DVIs the Lord Among Us or Not?Exodus 17:1-7...because they tempted the Lord, saying, "Is the Lord among us or not?" —Exodus 17:7bHow free are we to believe that the Lord will look after our daily necessities (Mt 6:33-34)?
Or is our loyalty and love towards God tied to our dreams being fulfilled (Jas 4:3)?
Do we claim to know God and deem Him to have a high degree of friendship such that no matter what occurs, we will never distance ourselves from Him (1 Jn 2:4)?

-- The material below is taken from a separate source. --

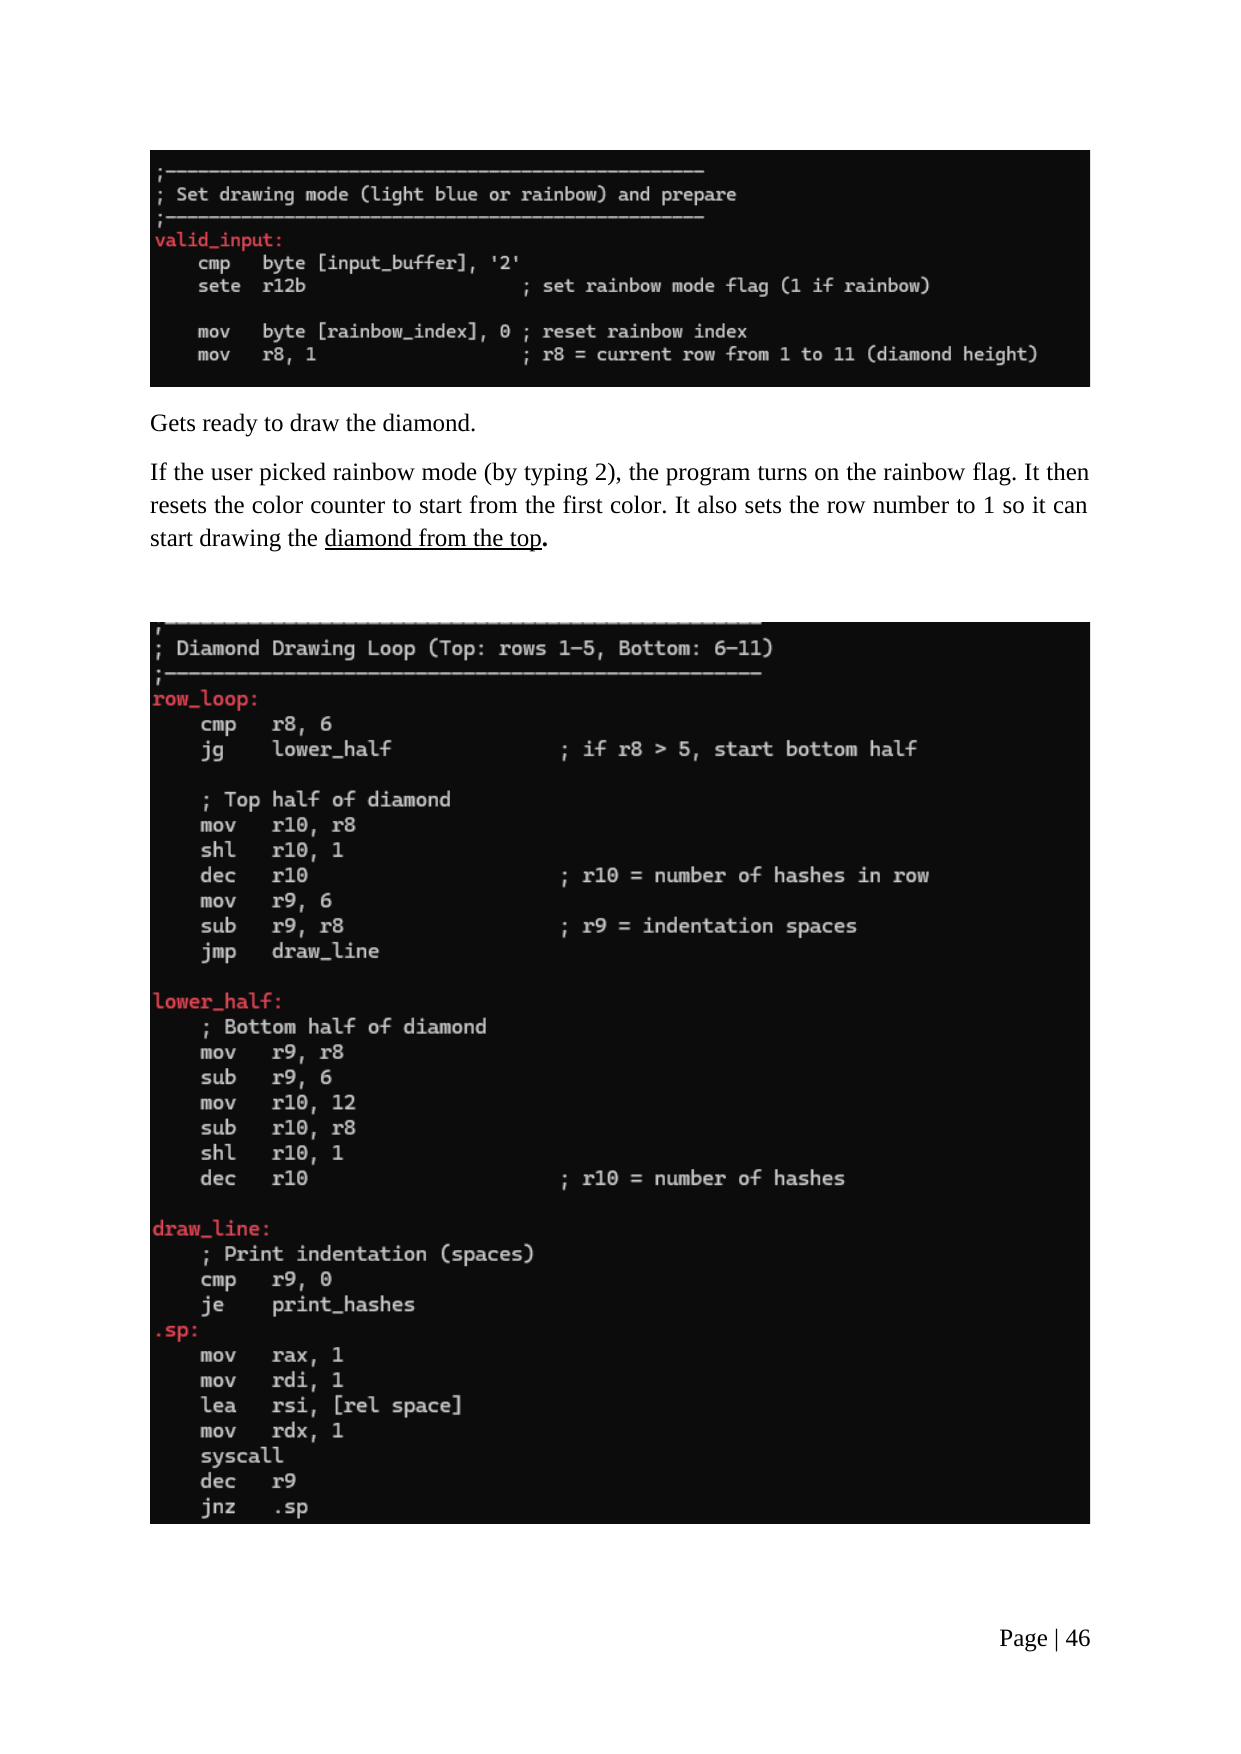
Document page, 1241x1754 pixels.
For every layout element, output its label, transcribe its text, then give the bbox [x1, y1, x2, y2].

The Israelites were a people who were enslaved with great burdens and oppressed on a daily basis. They had no hope until God through Moses delivered them from the hand of Pharaoh. Yet this greatest blessing they had received now seemed distant. They were now faced with thirst again. The first time they faced this situation, they had water that had been bitter and was made sweet (Ex 15:22-27). But now they did not even have bitter water at hand to quench their thirst.
Have you ever experienced a hot summer’s day when you've walked around town for the day or had a game of football under the sun, and you feel really thirsty afterward? That was how everyone felt at that time. No wonder they wanted to stone Moses (Ex 17:4). When you feel that your body needs something, you want to gratify that desire as soon as possible. If you are hungry and you do not get food into your stomach, you start to become irritable. And that was how the Israelites felt.
The problem was they went so far as to tempt the Lord by asking, "Is the Lord among us or not?" (Ex 17:7). They completely upset the will of the Lord. They said to Moses, "Why is it you have brought us up out of Egypt, to kill us and our children and our livestock with thirst?" (Ex 17:3). Thus they complained to God indirectly. They knew it was God who brought them out of the land of Egypt and not Moses. In their hearts, they were dissatisfied with God. Their physical suffering changed their view on who God was. When things went their way, they followed quietly and obediently. When things did not go their way for a moment, they turned their hearts against God.
The price God's people had to pay for following Him out of Egypt was the comforts of life. They did not get things when they wanted it. They had to learn to trust in God. The Israelites could not deduce what kind of God had delivered them from the Egyptians. He who delivered them with such a mighty hand could and would give them their daily necessities. This God was the God of their forefather, Abraham. He was Jehovah-Jireh, "The Lord will provide" (Gen 22:14). Otherwise, how could God bring them out of oppression into the Promised Land (Ex 3:8)?